Many pessimists wondered how he would fare on the international stage under such a hostile environment and whether Kenya’s national interests would not suffer.

Even as they fought the International Criminal Court (ICC) cases, which eventually collapsed, the President reset the country’s foreign policy as he continued with the “Look East” policy that commenced under the Mwai Kibaki regime.

He engaged in a busy international travel schedule to buttress Kenya’s foreign policy as he looked for new partners insisting Kenya’s national interests would come first.

In addition, he was able to position Kenya as an African hub attracting foreign investment and assistance from new found allies and within no time the West was playing catch up.

By September last year, the President had netted Sh3 trillion from his foreign travels raising his approval ratings in the country and putting to shame Opposition leaders who saw the trips as a waste of money.

Over 50 heads of state and other top world leaders, including United States President Barack Obama and Pope Francis visited the country.

Seeking to build on the success of the August 2014 US-Africa Leaders Summit, Obama, who was the first sitting US President to visit Kenya, co-hosted the Global Entrepreneurship Summit in Nairobi at which multi-billion investments were announced.

With Uhuru’s visit to the US for the Africa leaders meeting, and Obama’s to the country, Kenya was back as Washington’s strongest ally in the region.

Since then, Kenya has received significant help in the war against al Shaabab in terms of financial, security and defence equipment support. And more is expected under new US President Donald Trump.

In addition to continuing with its strong relations with allies such as China and Japan, President Uhuru has also forged ties with countries such as Turkey, Qatar and India attracting major bilateral deals.

While seeking to strengthen its Afro-centric foreign policy stance that aims at increasing trade within the continent, Uhuru’s government has sought to balance relations with the East and the West.

The Jubilee administration has prioritised the integration of the East African region and increased collaboration between African nations.

Because of the Jubilee government’s strong foreign policy, Kenya has been the destination of choice for major global conferences in the last four years.

In 2016 alone, it hosted major seven international conferences key among them being World Trade Organisation, United Nations Conference on Trade and Development (UNCTAD), the Global Partnership on Economic Development Conference (2nd High-Level Meeting), the Sixth Tokyo International Conference on African Development (TICAD) and the global Partnership for Economic Development Co-operation (HLM2) bringing thousands of delegates, including heads of state, to the country.

This in turn raised its profile in the meetings, incentives, conferences and events (MICE) sector.

This year, President Uhuru was invited to the G7 summit, held in Taormina, Italy where he met the world’s nine most powerful leaders.

As State House spokesman Manoah Esipisu noted, this was no accident. It was recognition, by the international community, that Kenya matters both for its own sake, and because it speaks for Africa.

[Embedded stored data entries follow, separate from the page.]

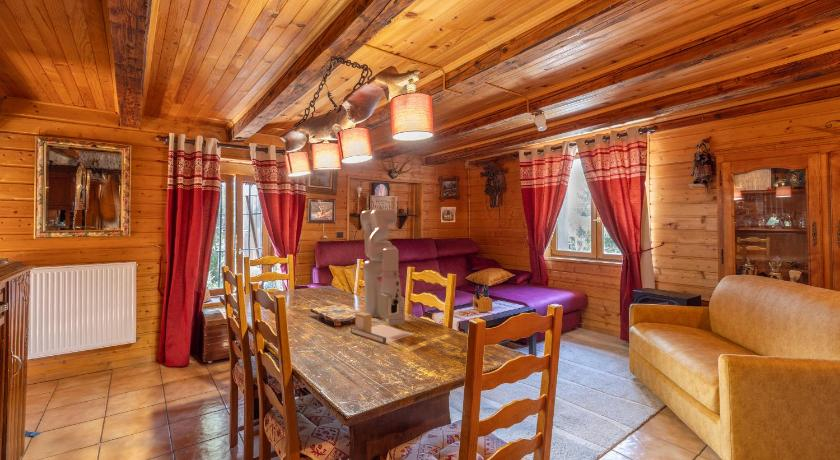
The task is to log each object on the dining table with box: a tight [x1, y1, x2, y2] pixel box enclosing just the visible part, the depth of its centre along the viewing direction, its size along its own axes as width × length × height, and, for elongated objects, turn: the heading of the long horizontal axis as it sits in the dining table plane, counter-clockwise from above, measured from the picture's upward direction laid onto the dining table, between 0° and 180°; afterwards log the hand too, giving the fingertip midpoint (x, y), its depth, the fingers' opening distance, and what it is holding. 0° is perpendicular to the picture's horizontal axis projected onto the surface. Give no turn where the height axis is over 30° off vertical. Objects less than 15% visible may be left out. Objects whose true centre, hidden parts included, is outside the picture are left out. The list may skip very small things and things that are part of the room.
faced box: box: [354, 311, 372, 333], centre depth 188 cm, size 4×7×9 cm, turn 47°
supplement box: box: [384, 295, 406, 326], centre depth 205 cm, size 9×9×15 cm
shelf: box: [350, 324, 415, 345], centre depth 187 cm, size 19×24×4 cm
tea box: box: [379, 294, 400, 320], centre depth 188 cm, size 5×9×11 cm, turn 137°
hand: (390, 311), depth 189 cm, fingers closed on tea box, 4 cm apart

At the summit, he met the Presidents of the US, France, the German Chancellor, and the Prime Ministers of Canada, Japan, and the host Italy, which was a first for Kenya, and a first for Africa.

Kenya no longer goes to western capitals with a begging bowl in hand but to have its voice heard.

Under Uhuru’s leadership, Kenya, for the first time since independence developed a written foreign policy, which was finalized in 2014.


Its mission is to project, promote and protect Kenya’s interests and image globally through innovative diplomacy, and contribute towards a just, peaceful and equitable world.


As the President notes in his forward remarks in the document, it also seeks to deepen the country’s engagement and partnerships with the Kenyan Diaspora in order to leverage and harness their skills and expertise for national development.


The country’s Diaspora’s remittances are ranked as the highest foreign exchange source ahead of tea.


But for long, their issues remained unsettled until the government developed a Diaspora Policy to guide their engagement with the country.